Tanner “is not involved with the transition because she resigned,” Rodriguez told the Gazette. Asked why Tanner might be expressing displeasure about the circumstances of her parting ways with the program, Rodriguez said, “I really don’t know.”

Tanner told the Gazette that her relationship with Rodriguez had been frosty since Rodriguez took over the Children’s Services and Head Start director position earlier this year. Tanner said she had publicly expressed hope that someone with more experience than Rodriguez, who has only been at ABCD since 2007, would get the position.

She told the Gazette she had been thinking about Mary Dooley, the longtime director of East Boston Head Start, who is now serving as JP Head Start’s interim director. Head Start’s fall classes started Sept. 13.
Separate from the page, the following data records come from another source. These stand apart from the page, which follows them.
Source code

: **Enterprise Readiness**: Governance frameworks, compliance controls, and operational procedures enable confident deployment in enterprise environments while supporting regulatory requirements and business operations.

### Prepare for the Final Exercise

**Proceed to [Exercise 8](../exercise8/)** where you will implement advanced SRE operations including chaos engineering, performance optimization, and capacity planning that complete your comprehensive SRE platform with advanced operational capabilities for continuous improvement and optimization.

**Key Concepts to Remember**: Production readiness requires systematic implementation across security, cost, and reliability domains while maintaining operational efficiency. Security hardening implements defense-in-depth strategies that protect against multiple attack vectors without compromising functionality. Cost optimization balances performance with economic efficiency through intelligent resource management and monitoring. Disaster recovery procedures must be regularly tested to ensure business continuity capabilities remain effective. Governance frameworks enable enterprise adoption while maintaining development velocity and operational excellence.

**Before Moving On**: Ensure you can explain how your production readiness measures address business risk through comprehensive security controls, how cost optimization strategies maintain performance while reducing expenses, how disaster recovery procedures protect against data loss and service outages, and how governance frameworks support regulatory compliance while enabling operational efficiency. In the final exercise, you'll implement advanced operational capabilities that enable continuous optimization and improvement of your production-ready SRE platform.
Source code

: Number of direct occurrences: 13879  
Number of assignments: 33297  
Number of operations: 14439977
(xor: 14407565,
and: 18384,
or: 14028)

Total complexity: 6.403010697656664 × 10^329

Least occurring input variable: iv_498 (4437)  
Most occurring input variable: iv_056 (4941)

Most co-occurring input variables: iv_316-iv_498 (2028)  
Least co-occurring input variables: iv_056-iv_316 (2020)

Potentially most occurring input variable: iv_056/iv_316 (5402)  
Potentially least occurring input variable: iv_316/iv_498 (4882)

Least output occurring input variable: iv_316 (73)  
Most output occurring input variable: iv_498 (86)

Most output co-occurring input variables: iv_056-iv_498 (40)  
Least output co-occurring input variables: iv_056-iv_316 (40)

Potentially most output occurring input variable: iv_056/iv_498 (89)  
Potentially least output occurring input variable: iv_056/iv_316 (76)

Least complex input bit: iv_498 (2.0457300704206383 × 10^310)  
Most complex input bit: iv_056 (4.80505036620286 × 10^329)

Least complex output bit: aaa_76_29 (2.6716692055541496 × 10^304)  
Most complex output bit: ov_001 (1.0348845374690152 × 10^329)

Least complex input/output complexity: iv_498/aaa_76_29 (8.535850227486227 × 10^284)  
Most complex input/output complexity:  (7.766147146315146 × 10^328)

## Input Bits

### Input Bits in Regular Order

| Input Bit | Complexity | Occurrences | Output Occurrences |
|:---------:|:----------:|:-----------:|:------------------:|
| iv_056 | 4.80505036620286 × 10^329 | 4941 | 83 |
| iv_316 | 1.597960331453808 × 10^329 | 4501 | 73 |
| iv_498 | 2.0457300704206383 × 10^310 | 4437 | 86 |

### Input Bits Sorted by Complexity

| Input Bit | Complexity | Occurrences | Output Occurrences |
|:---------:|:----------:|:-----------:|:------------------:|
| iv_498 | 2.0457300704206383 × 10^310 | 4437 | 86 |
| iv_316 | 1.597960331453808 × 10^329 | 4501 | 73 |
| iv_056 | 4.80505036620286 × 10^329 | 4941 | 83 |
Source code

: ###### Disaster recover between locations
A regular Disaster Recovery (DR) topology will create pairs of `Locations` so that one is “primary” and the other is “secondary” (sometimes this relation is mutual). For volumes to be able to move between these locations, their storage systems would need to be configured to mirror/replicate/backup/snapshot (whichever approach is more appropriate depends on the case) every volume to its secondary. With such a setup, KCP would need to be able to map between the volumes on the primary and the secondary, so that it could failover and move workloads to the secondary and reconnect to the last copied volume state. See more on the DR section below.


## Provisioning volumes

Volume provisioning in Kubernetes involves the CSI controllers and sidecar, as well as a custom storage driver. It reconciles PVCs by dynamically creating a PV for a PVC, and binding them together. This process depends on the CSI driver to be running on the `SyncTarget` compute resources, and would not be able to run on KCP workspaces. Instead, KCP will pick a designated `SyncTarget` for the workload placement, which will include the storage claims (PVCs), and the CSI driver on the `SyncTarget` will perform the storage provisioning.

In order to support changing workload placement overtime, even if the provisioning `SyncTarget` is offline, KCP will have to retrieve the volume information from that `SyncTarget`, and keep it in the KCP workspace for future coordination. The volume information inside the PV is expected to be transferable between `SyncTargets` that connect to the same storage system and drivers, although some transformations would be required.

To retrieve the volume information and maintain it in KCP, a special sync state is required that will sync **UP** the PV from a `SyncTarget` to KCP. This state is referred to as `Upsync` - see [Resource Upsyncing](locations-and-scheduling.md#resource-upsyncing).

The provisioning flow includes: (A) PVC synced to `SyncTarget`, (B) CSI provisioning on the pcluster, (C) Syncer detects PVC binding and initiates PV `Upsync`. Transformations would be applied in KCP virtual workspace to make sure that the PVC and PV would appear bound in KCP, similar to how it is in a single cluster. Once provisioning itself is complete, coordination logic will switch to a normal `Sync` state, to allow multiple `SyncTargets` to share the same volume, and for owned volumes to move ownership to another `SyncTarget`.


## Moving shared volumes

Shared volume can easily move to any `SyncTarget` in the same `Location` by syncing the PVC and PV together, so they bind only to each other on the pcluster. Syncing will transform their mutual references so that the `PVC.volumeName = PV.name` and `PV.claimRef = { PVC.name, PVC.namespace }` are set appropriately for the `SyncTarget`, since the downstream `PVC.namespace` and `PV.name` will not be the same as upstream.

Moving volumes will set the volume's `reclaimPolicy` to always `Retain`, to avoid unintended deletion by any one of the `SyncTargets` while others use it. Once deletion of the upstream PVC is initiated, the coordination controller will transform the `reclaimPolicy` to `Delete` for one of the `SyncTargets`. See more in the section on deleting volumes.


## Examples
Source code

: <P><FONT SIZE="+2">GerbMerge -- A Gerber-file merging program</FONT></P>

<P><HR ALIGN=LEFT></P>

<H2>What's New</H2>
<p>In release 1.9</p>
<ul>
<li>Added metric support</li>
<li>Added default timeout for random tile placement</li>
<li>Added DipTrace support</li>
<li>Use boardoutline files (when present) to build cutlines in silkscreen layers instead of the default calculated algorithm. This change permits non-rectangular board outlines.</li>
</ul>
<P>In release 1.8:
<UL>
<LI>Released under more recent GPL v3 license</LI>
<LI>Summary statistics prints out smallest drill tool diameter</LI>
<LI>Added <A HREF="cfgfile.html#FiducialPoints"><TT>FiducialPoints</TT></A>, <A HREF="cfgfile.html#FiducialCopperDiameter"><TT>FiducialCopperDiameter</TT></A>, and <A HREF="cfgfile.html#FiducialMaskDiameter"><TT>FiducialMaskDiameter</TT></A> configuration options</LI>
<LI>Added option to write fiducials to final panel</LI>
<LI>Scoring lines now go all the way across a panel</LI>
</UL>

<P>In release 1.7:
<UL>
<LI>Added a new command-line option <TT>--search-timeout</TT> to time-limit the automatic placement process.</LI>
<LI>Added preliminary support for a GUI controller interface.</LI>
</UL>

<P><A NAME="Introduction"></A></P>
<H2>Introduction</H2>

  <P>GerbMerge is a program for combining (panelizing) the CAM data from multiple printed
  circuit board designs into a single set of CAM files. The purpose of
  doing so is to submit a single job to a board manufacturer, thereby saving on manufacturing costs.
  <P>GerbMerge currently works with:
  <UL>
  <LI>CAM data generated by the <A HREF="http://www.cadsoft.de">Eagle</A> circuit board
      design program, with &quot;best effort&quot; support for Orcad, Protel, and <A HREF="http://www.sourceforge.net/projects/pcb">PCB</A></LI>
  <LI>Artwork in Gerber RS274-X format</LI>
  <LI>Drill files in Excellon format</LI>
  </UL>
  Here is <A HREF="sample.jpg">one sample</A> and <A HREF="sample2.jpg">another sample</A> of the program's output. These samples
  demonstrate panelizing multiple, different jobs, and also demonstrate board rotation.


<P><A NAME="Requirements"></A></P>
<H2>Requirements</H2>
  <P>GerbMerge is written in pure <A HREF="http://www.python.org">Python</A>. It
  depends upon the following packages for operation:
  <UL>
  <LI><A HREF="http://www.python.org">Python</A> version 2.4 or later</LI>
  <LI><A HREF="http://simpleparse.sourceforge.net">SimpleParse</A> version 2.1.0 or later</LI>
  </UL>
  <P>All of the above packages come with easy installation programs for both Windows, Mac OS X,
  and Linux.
Rodriguez told the Gazette ABCD is currently looking for a new permanent director to replace Tanner.

Tanner meanwhile, who has spoken to a lawyer, said that despite having resigned, she believes she can challenge her removal, possibly on the grounds of age discrimination or because Rodriguez did not give her a written report following the audit and implement a standard disciplinary procedure.

She also said she suspects that her high salary after 15 years of service might have provided motivation for her removal. “I know ABCD is having budget problems.”, she said.

Keeping her on for the beginning of the new school year would
have extended her employment into ABCD’s new fiscal year, she said.

Luz Dary Sarria, head of JP Head Start’s extended day program, was also recently let go, Tanner said. The Gazette was not able to contact Dary Sarria by press time.